For ADMIN roles, the index privileges will always be set to ["read"] to enable those users to always allow access to all the data in that index.
For the purposes of access control within DOSS for the remaining roles, we configure the DLS and FLS as follows:
The query parameter in the index privileges can be set to filter which documents of that index the role has access to. Any documents that match the query from an authenticated user with that role will also need to match the filters defined in the query parameter.
The field_security parameter in the index privileges can be set to indicate what fields within that index to grant or deny access to. By default, we set grant: ['*'] to enable the role to access all the row metadata fields in the document. For fields of that table that the role has been granted access to, the default grant setting will enable reading the data in the cells of that column. For any remaining columns, the except setting will be enumerated with the remaining columns of that table.
What about Writes?
RLS, FLS, and DLS handle all application reads. However, for modifications like inserting table rows or updating individual table cells, we needed a different solution.
My colleague wrote a great explainer on The Power of Codegen . Rather than building a full data governance layer from day 1, we decided our Phase 1 solution could make use of GraphQL directives and downstream codegen.
At its core, we use 2 primary mechanisms:
- Every single endpoint for our GraphQL server must implement an authorization check that is blocked on review by our security team. This doesn’t scale perfectly, but it does enforce intentional verification of authz decisions. The authz check is stubbed by the codegen so it cannot be forgotten.
- We use GraphQL directives to set up the codegen and grant safe defaults to endpoints.
By default, an endpoint cannot be accessed by anyone. Directives and authz implementation decisions are enforced to opt in access rather than opt out.
An ERP is the single most important system our customers will have in their business suite. We can’t allow for even the slightest miss on permissioning systems, and therefore, must build comprehensively from day 1.
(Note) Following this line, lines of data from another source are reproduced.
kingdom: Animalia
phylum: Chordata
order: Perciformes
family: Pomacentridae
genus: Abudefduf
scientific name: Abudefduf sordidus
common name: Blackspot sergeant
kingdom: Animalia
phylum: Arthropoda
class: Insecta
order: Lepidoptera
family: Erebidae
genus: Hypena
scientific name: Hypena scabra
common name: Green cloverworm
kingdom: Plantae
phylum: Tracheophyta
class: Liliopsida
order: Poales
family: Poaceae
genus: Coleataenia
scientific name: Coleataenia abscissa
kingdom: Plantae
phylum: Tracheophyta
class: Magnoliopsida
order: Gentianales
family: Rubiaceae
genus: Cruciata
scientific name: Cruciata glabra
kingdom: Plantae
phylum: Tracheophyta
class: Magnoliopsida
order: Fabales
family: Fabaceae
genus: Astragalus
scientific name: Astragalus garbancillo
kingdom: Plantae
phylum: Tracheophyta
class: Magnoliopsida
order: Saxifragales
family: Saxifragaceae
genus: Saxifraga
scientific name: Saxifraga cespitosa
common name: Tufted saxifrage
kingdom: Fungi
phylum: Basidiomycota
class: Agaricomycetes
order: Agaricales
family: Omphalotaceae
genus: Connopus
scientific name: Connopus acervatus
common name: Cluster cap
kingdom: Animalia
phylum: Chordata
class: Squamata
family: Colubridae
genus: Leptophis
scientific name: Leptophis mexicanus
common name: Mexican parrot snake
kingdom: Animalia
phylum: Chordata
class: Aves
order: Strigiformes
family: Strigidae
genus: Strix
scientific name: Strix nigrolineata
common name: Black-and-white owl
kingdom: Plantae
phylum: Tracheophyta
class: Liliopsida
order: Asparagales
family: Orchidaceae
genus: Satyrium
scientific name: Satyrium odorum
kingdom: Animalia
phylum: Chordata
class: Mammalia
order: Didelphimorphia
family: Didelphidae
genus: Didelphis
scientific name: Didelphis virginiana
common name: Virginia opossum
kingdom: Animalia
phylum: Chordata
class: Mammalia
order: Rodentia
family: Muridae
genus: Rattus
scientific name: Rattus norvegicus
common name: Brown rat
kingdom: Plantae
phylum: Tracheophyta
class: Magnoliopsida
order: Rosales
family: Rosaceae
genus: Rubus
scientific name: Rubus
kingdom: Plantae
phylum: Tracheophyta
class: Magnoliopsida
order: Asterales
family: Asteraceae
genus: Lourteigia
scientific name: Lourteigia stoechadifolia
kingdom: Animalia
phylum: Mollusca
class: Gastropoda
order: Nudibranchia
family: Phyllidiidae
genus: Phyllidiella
Don’t Trust the Application Layer
If we had to distill this down to one lesson: don't trust the application layer to be your last line of defense. Application code gets refactored, new endpoints get added, agents compose queries in ways no one anticipated.
The database doesn't have those problems. Pushing enforcement to Postgres and Elasticsearch meant we could ship RBAC in under a month, onboard enterprise customers with confidence, and let our engineers write new features without RBAC being a constant concern. The complexity is real (policies, transactions, dataloaders, role syncing, etc.), but it's complexity that lives in one place and stays there.
The world of agentic development is constantly changing, which is why we call this our Phase 1 solution. We have to stay agile and ahead of the next generation of systems. We’ll revisit this for Phase 2 sometime soon.